→ **Problem**
Beginning with the line containing "focal_35mm: 12" and going on through the line containing "vfov_deg: 37.5", the lines below are to be returned exactly, pictures excluded and nothing added.

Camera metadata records
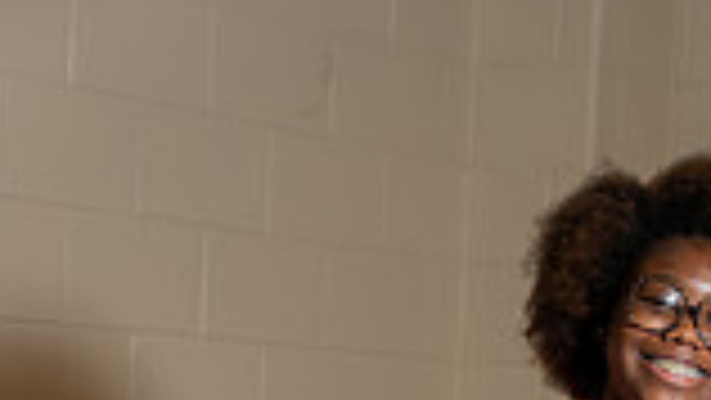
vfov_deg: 7.1
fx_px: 3036
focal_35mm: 161
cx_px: 590
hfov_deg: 13.3
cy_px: 998
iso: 200
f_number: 4.5
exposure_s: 1/250
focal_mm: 54
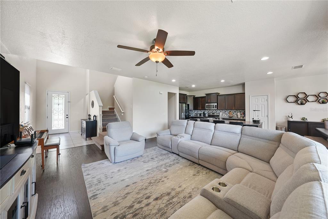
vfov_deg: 90.0
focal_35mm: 12
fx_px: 109
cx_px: 164
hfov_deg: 112.6
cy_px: 110
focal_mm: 12
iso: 400
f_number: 7.1
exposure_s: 1/5
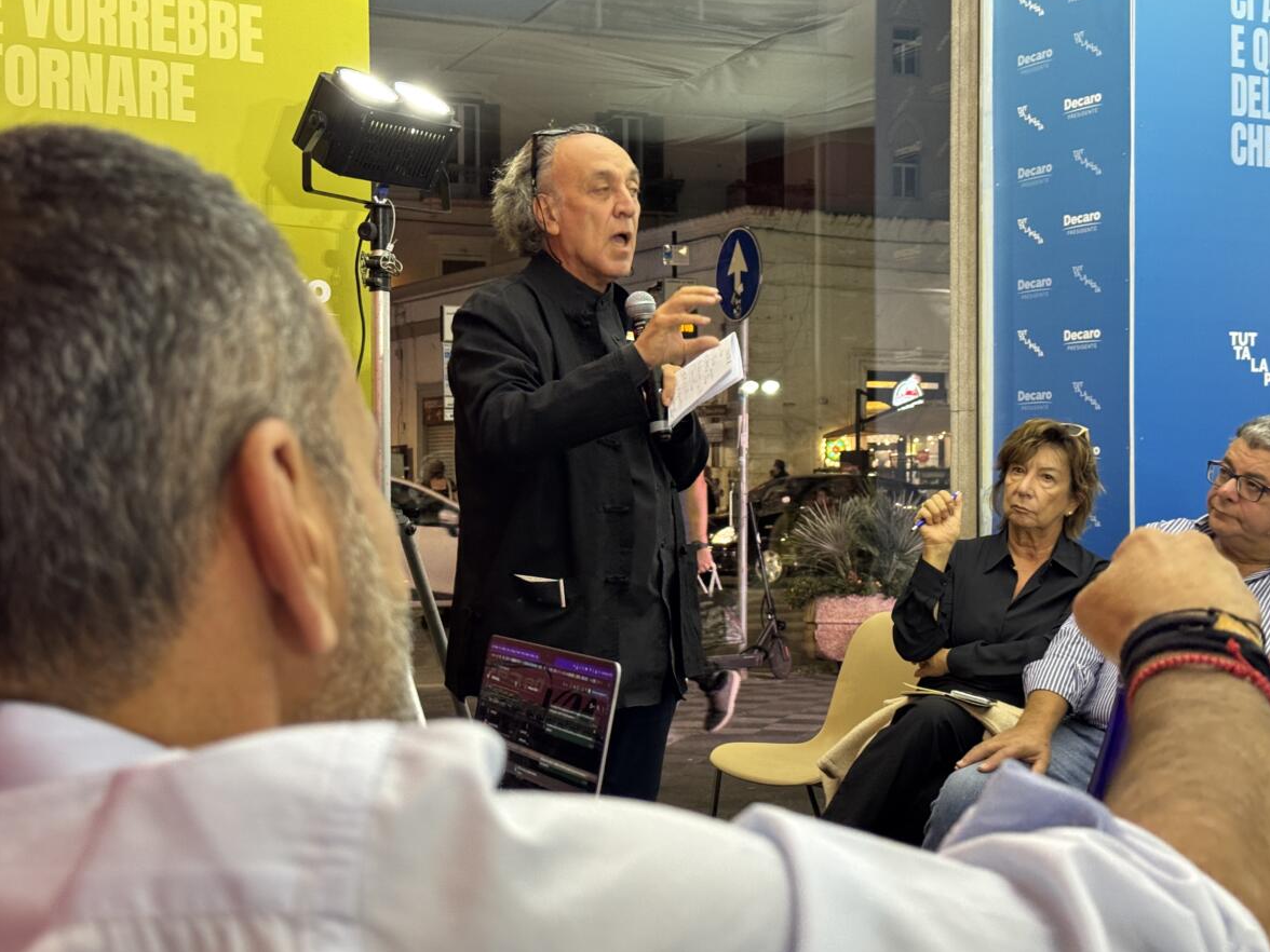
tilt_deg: -0.7
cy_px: 476
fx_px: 1798
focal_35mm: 49
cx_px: 646
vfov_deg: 29.7
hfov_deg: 38.9
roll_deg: -0.1
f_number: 1.78
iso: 400
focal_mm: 6.76
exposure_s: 1/40
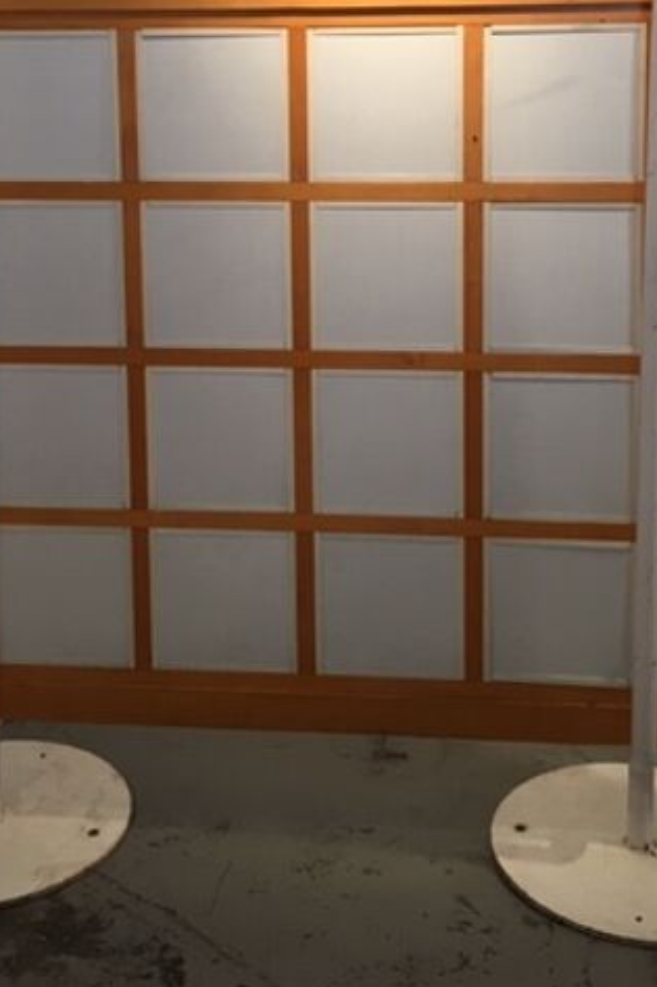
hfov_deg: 26.5
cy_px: 192
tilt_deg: -8.5
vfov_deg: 37.5
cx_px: 305
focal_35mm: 51
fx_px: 1397
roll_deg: +2.5
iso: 64
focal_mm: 4.15
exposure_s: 1/33
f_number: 2.2
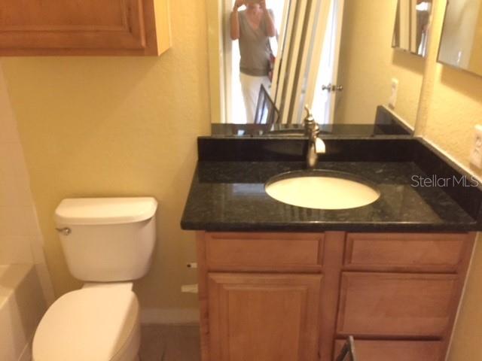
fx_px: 404
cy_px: 180
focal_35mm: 29
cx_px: 241
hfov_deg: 61.7
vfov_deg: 48.2
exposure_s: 1/15
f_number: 2.2
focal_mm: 4.15
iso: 500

→ **Written solution**
focal_35mm: 12
fx_px: 109
cx_px: 164
hfov_deg: 112.6
cy_px: 110
focal_mm: 12
iso: 400
f_number: 7.1
exposure_s: 1/5
tilt_deg: -0.7
cy_px: 476
fx_px: 1798
focal_35mm: 49
cx_px: 646
vfov_deg: 29.7
hfov_deg: 38.9
roll_deg: -0.1
f_number: 1.78
iso: 400
focal_mm: 6.76
exposure_s: 1/40
hfov_deg: 26.5
cy_px: 192
tilt_deg: -8.5
vfov_deg: 37.5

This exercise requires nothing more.